WORK TASK - Replace "Disclaimer" with "Voorwaarden" in the lines below and keep everything else unchanged. Omit the pictures from your answer.

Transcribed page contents
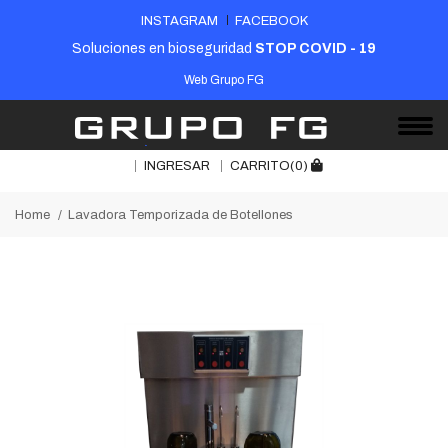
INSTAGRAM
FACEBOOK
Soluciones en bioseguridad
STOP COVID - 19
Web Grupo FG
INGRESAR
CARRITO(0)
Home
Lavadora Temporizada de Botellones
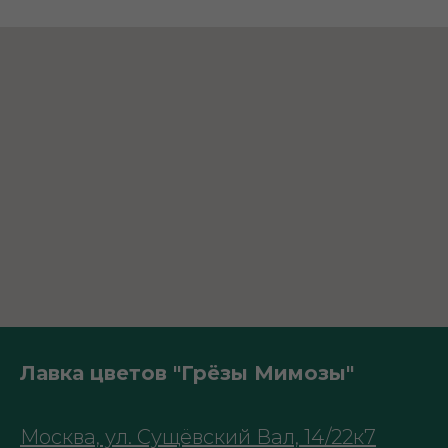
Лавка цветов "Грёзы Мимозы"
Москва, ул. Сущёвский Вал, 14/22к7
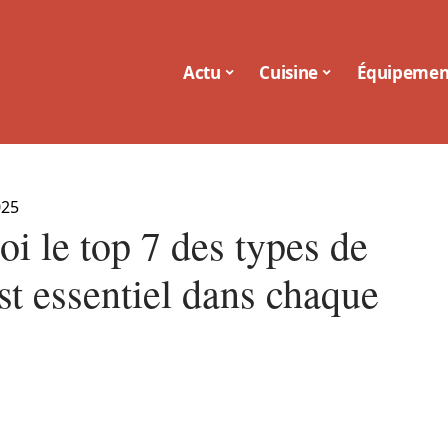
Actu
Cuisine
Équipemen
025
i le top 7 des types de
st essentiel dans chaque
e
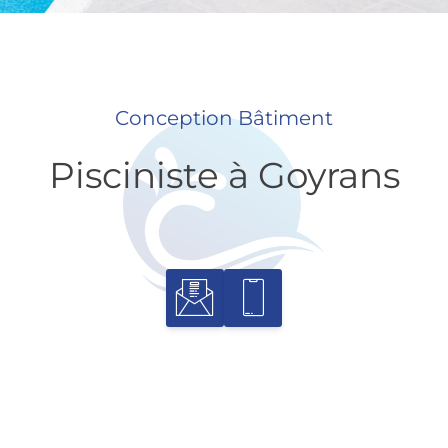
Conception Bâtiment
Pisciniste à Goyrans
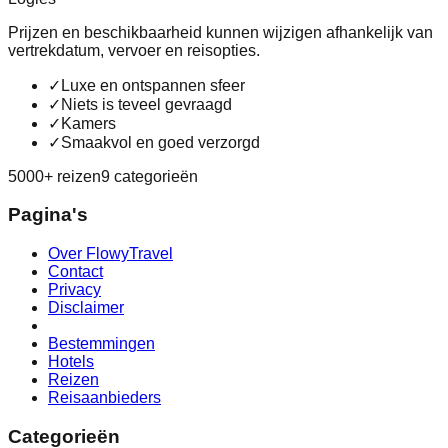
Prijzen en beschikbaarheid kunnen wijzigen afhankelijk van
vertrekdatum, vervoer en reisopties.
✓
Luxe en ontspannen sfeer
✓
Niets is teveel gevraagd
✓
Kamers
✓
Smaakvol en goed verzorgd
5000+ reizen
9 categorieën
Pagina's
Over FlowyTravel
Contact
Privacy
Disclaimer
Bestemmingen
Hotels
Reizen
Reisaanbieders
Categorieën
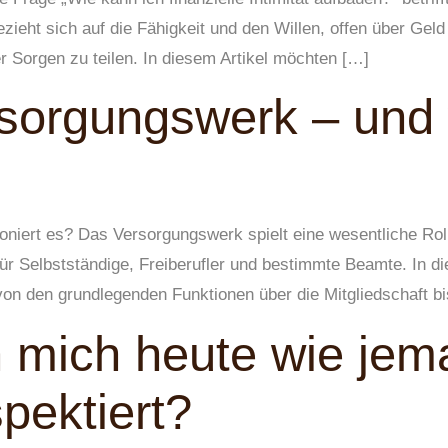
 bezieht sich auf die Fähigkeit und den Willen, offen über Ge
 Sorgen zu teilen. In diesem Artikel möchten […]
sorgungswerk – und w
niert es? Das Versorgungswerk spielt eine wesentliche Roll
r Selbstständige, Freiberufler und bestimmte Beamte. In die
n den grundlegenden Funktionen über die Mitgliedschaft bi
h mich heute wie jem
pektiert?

TASK RESPONSE -
INSTAGRAM
FACEBOOK
Soluciones en bioseguridad
STOP COVID - 19
Web Grupo FG
INGRESAR
CARRITO(0)
Home
Lavadora Temporizada de Botellones
Лавка цветов "Грёзы Мимозы"
Москва, ул. Сущёвский Вал, 14/22к7
Actu
Cuisine
Équipemen
025
i le top 7 des types de
st essentiel dans chaque
e
Conception Bâtiment
Pisciniste à Goyrans
Prijzen en beschikbaarheid kunnen wijzigen afhankelijk van
vertrekdatum, vervoer en reisopties.
✓
Luxe en ontspannen sfeer
✓
Niets is teveel gevraagd
✓
Kamers
✓
Smaakvol en goed verzorgd
5000+ reizen
9 categorieën
Pagina's
Over FlowyTravel
Contact
Privacy
Voorwaarden
Bestemmingen
Hotels
Reizen
Reisaanbieders
Categorieën
 bezieht sich auf die Fähigkeit und den Willen, offen über Ge
 Sorgen zu teilen. In diesem Artikel möchten […]
sorgungswerk – und w
niert es? Das Versorgungswerk spielt eine wesentliche Roll
r Selbstständige, Freiberufler und bestimmte Beamte. In die
n den grundlegenden Funktionen über die Mitgliedschaft bi
h mich heute wie jem
pektiert?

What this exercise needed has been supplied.